Das deutsche Grundgesetz verzichtet darauf, irgendwelche Konzepte durchzusetzen. Es hält die individuelle Freiheit hoch, auch die Glaubensfreiheit. Verbote sind nur dann gerechtfertigt, wenn die Probleme so groß werden, dass es keinen anderen Ausweg gibt. So halten es die höchsten Gerichte hierzulande auch mit dem Kopftuch. Das ist nicht die einzige und womöglich auch nicht die beste Art und Weise, um mit den Konflikten umzugehen. Aber wohl auch nicht die schlechteste. Dass mit der Laizität überragende Integrationserfolge gelingen, kann jedenfalls am Beispiel Frankreichs nur schwierig belegt werden.

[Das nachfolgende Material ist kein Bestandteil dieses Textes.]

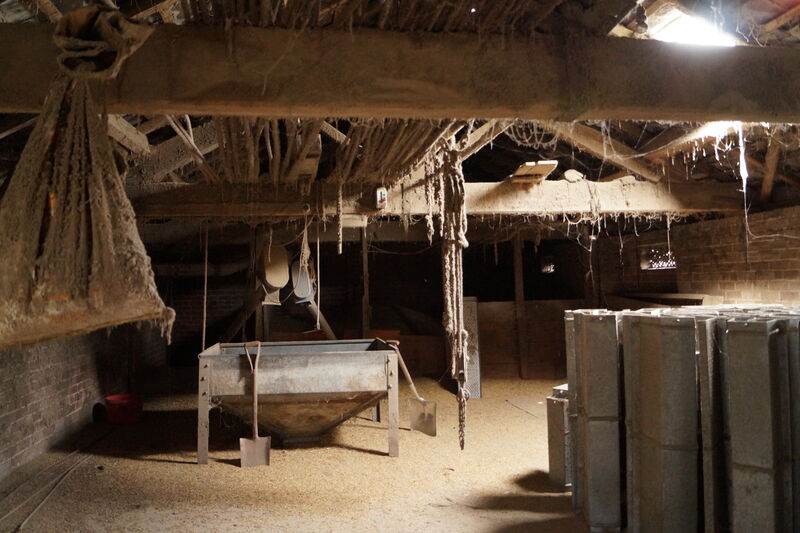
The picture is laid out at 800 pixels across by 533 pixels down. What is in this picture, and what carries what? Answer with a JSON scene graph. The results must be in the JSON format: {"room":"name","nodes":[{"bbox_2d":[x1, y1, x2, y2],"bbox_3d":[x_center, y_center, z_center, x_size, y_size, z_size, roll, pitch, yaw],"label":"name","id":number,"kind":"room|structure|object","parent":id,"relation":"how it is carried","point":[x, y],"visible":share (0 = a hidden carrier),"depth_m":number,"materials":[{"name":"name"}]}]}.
{"room":"warehouse","nodes":[
{"label":"warehouse","id":0,"kind":"room"},
{"bbox_2d":[0,322,162,486],"bbox_3d":[-2.937,0.439,5.279,0.247,2.170,8.924,-1,-2,-8],"label":"left brick wall","id":1,"kind":"structure","parent":0,"point":[69,401],"depth_m":6.00,"materials":[{"name":"brick"}]},
{"bbox_2d":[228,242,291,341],"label":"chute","id":2,"kind":"object","parent":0,"point":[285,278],"visible":0.82,"depth_m":7.46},
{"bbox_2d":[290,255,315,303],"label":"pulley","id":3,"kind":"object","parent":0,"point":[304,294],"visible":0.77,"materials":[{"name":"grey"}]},
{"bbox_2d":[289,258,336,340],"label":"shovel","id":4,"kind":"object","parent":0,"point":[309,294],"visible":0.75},
{"bbox_2d":[0,375,631,532],"bbox_3d":[0.169,1.512,4.871,6.333,0.123,9.905,-1,-2,-8],"label":"floor","id":5,"kind":"structure","parent":0,"point":[374,460],"depth_m":4.82,"materials":[{"name":"brown"}]},
{"bbox_2d":[0,430,109,530],"bbox_3d":[-2.500,1.509,4.936,0.159,0.051,3.187,-1,-2,-8],"label":"metal rod","id":6,"kind":"object","parent":5,"relation":"on","point":[69,471],"visible":0.96,"depth_m":4.79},
{"bbox_2d":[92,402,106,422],"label":"pipe","id":7,"kind":"object","parent":5,"relation":"on","point":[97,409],"visible":0.79,"depth_m":7.02,"materials":[{"name":"black"}]},
{"bbox_2d":[104,393,142,423],"bbox_3d":[-2.856,1.476,7.065,0.387,0.233,0.378,-1,-2,-8],"label":"red bucket","id":8,"kind":"object","parent":5,"relation":"on","point":[115,400],"visible":0.98,"depth_m":6.94,"materials":[{"name":"red plastic"}]},
{"bbox_2d":[239,341,270,467],"bbox_3d":[-1.129,1.091,5.276,0.183,0.861,0.411,-1,-2,-8],"label":"shovel","id":9,"kind":"object","parent":5,"relation":"on","point":[255,446],"visible":0.96,"depth_m":5.25,"materials":[{"name":"metal"}]},
{"bbox_2d":[197,338,400,462],"bbox_3d":[-0.813,1.123,5.809,1.663,0.880,1.127,-1,-2,-8],"label":"metal trough","id":10,"kind":"object","parent":5,"relation":"on","point":[337,356],"visible":0.99,"depth_m":5.46,"materials":[{"name":"metal"}]},
{"bbox_2d":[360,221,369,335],"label":"wooden post","id":11,"kind":"object","parent":5,"relation":"on","point":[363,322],"visible":0.74,"depth_m":8.57,"materials":[{"name":"brown wood"}]},
{"bbox_2d":[390,340,436,436],"bbox_3d":[0.121,1.139,6.417,0.194,0.764,0.598,1,-3,-42],"label":"shovel","id":12,"kind":"object","parent":5,"relation":"on","point":[418,421],"visible":0.91,"depth_m":6.34,"materials":[{"name":"metal"}]},
{"bbox_2d":[462,296,480,397],"bbox_3d":[0.847,0.968,8.274,0.215,1.178,0.339,-1,-2,-8],"label":"metal panel","id":13,"kind":"object","parent":5,"relation":"on","point":[472,303],"visible":0.67,"depth_m":8.17,"materials":[{"name":"grey metal"}]},
{"bbox_2d":[512,235,527,377],"bbox_3d":[1.709,0.549,9.714,0.115,2.079,0.137,-1,-2,-8],"label":"wooden post","id":14,"kind":"object","parent":5,"relation":"on","point":[517,291],"visible":0.94,"depth_m":9.66,"materials":[{"name":"brown wood"}]},
{"bbox_2d":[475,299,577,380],"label":"wooden partition","id":15,"kind":"object","parent":5,"relation":"on","point":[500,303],"visible":0.58,"depth_m":9.63,"materials":[{"name":"brown wood"}]},
{"bbox_2d":[546,386,571,489],"bbox_3d":[1.188,1.128,4.591,0.456,0.637,0.162,1,-3,-44],"label":"metal box","id":16,"kind":"object","parent":5,"relation":"on","point":[561,415],"visible":0.48,"depth_m":4.43,"materials":[{"name":"metal"}]},
{"bbox_2d":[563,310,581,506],"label":"metal bin","id":17,"kind":"object","parent":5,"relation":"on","point":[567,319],"visible":0.24,"depth_m":4.29,"materials":[{"name":"silver metal"}]},
{"bbox_2d":[568,311,623,530],"bbox_3d":[1.218,0.856,3.955,0.369,1.106,0.468,-1,-2,-8],"label":"metal bin","id":18,"kind":"object","parent":5,"relation":"on","point":[589,345],"visible":0.87,"depth_m":3.75,"materials":[{"name":"metal"}]},
{"bbox_2d":[622,311,703,532],"bbox_3d":[1.343,0.821,3.417,0.288,1.092,0.428,-1,-2,-8],"label":"metal bin","id":19,"kind":"object","parent":5,"relation":"on","point":[655,367],"visible":0.93,"depth_m":3.27,"materials":[{"name":"metal"}]},
{"bbox_2d":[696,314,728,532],"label":"metal panel","id":20,"kind":"object","parent":5,"relation":"on","point":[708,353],"visible":0.48,"depth_m":3.16,"materials":[{"name":"silver metal"}]},
{"bbox_2d":[720,315,799,532],"bbox_3d":[1.627,0.794,3.039,0.202,1.092,0.468,-3,-3,43],"label":"metal bin","id":21,"kind":"object","parent":5,"relation":"on","point":[736,367],"visible":0.96,"depth_m":2.91,"materials":[{"name":"metal"}]},
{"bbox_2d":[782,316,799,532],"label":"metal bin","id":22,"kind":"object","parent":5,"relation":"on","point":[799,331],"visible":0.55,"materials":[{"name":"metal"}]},
{"bbox_2d":[151,231,608,379],"bbox_3d":[-0.477,0.449,11.321,7.198,2.560,0.269,-1,-2,-8],"label":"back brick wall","id":23,"kind":"structure","parent":0,"point":[385,255],"depth_m":11.16,"materials":[{"name":"brown brick"}]},
{"bbox_2d":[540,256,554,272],"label":"small window","id":24,"kind":"structure","parent":23,"relation":"in","point":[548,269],"depth_m":11.56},
{"bbox_2d":[0,0,799,220],"bbox_3d":[0.159,-1.019,5.364,7.146,1.286,8.375,-1,-2,-8],"label":"ceiling","id":25,"kind":"structure","parent":0,"point":[636,137],"depth_m":5.10,"materials":[{"name":"brown wood"}]},
{"bbox_2d":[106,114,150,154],"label":"rafter","id":26,"kind":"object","parent":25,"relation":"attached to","point":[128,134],"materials":[{"name":"brown wood"}]},
{"bbox_2d":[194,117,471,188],"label":"bundle","id":27,"kind":"object","parent":25,"relation":"hanging from","point":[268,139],"visible":0.43,"depth_m":4.38,"materials":[{"name":"brown"}]},
{"bbox_2d":[0,20,799,124],"bbox_3d":[0.383,-0.763,2.766,5.527,0.320,0.256,-1,-2,-8],"label":"wooden beam","id":28,"kind":"structure","parent":25,"relation":"attached to","point":[639,115],"depth_m":2.60,"materials":[{"name":"brown wood"}]},
{"bbox_2d":[0,8,173,352],"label":"sack","id":29,"kind":"object","parent":28,"relation":"hanging from","point":[96,241],"visible":0.98,"depth_m":2.30,"materials":[{"name":"brown fabric"}]},
{"bbox_2d":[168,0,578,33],"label":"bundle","id":30,"kind":"object","parent":28,"relation":"on","point":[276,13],"visible":0.51,"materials":[{"name":"brown"}]},
{"bbox_2d":[127,179,745,218],"bbox_3d":[0.360,-0.589,5.931,6.522,0.292,0.311,-1,-2,-8],"label":"wooden beam","id":31,"kind":"structure","parent":25,"relation":"attached to","point":[573,187],"depth_m":5.79,"materials":[{"name":"brown wood"}]},
{"bbox_2d":[201,223,208,353],"bbox_3d":[-1.778,0.226,6.234,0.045,1.333,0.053,-1,-2,-8],"label":"hanging rope","id":32,"kind":"object","parent":31,"relation":"hanging from","point":[204,323],"visible":0.84,"depth_m":6.21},
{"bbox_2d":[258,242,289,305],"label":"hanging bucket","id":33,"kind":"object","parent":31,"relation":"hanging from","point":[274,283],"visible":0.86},
{"bbox_2d":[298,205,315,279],"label":"rope","id":34,"kind":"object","parent":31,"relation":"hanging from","point":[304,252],"visible":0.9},
{"bbox_2d":[315,216,321,332],"bbox_3d":[-0.711,0.069,5.904,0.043,1.080,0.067,-1,-2,-8],"label":"hanging rope","id":35,"kind":"object","parent":31,"relation":"hanging from","point":[318,310],"visible":0.82,"depth_m":5.88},
{"bbox_2d":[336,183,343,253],"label":"rope","id":36,"kind":"object","parent":31,"relation":"hanging from","point":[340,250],"visible":0.97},
{"bbox_2d":[375,186,387,208],"bbox_3d":[-0.148,-0.559,5.430,0.075,0.180,0.082,-1,-2,-8],"label":"electrical box","id":37,"kind":"object","parent":31,"relation":"attached to","point":[384,193],"visible":0.93,"depth_m":5.40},
{"bbox_2d":[507,160,557,182],"bbox_3d":[1.136,-0.813,5.880,0.355,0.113,0.525,-1,-2,-8],"label":"wooden board","id":38,"kind":"object","parent":31,"relation":"on","point":[523,171],"visible":0.8,"depth_m":5.74,"materials":[{"name":"brown wood"}]},
{"bbox_2d":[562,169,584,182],"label":"stone","id":39,"kind":"object","parent":31,"relation":"on","point":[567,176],"visible":0.85,"depth_m":5.95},
{"bbox_2d":[433,134,468,449],"bbox_3d":[0.357,0.136,4.617,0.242,2.142,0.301,-1,-2,-8],"label":"rope","id":40,"kind":"object","parent":25,"relation":"hanging from","point":[461,199],"visible":0.92,"depth_m":4.56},
{"bbox_2d":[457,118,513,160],"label":"rafter","id":41,"kind":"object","parent":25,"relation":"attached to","point":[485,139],"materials":[{"name":"brown wood"}]},
{"bbox_2d":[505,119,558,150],"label":"cobweb","id":42,"kind":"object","parent":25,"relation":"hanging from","point":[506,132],"visible":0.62,"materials":[{"name":"beige"}]},
{"bbox_2d":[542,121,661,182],"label":"rafter","id":43,"kind":"object","parent":25,"relation":"attached to","point":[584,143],"visible":0.75,"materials":[{"name":"brown wood"}]},
{"bbox_2d":[645,4,738,46],"bbox_3d":[1.543,-1.214,3.542,0.482,0.186,0.471,-1,-2,-8],"label":"skylight","id":44,"kind":"object","parent":25,"relation":"attached to","point":[692,34],"visible":0.66,"depth_m":3.49,"materials":[{"name":"white"}]},
{"bbox_2d":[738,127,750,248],"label":"cobweb","id":45,"kind":"object","parent":25,"relation":"hanging from","point":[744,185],"visible":0.82,"depth_m":4.53,"materials":[{"name":"white"}]},
{"bbox_2d":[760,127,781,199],"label":"rafter","id":46,"kind":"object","parent":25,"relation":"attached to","point":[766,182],"visible":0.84,"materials":[{"name":"brown wood"}]},
{"bbox_2d":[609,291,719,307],"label":"wooden plank","id":47,"kind":"object","parent":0,"point":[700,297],"visible":0.36,"depth_m":8.01,"materials":[{"name":"brown wood"}]},
{"bbox_2d":[597,203,799,307],"bbox_3d":[3.456,0.409,5.798,0.270,2.122,8.200,-1,-2,-8],"label":"right brick wall","id":48,"kind":"structure","parent":0,"point":[769,296],"depth_m":6.93,"materials":[{"name":"brick"}]},
{"bbox_2d":[640,245,675,269],"bbox_3d":[3.411,-0.111,8.810,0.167,0.322,0.814,-1,-2,-8],"label":"window","id":49,"kind":"structure","parent":48,"relation":"in","point":[669,260],"depth_m":8.88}
]}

Die Generalanwältin weiß darum und betont deshalb, es solle der Justiz in den EU-Mitgliedstaaten überlassen bleiben, die Frage der Verhältnismäßigkeit im Einzelfall zu prüfen. Damit könnte alles beim Alten bleiben. Wird ihr Vorschlag im späteren Urteil bestätigt, wie es am EuGH meist geschieht, dürfte gleichwohl auch in Deutschland eine Diskussion um Firmen-Neutralitätskonzepte beginnen. Schaden kann das nie. Auch die Vorstellungen des Grundgesetzes sind nur so lange gut, wie sie sich bewähren.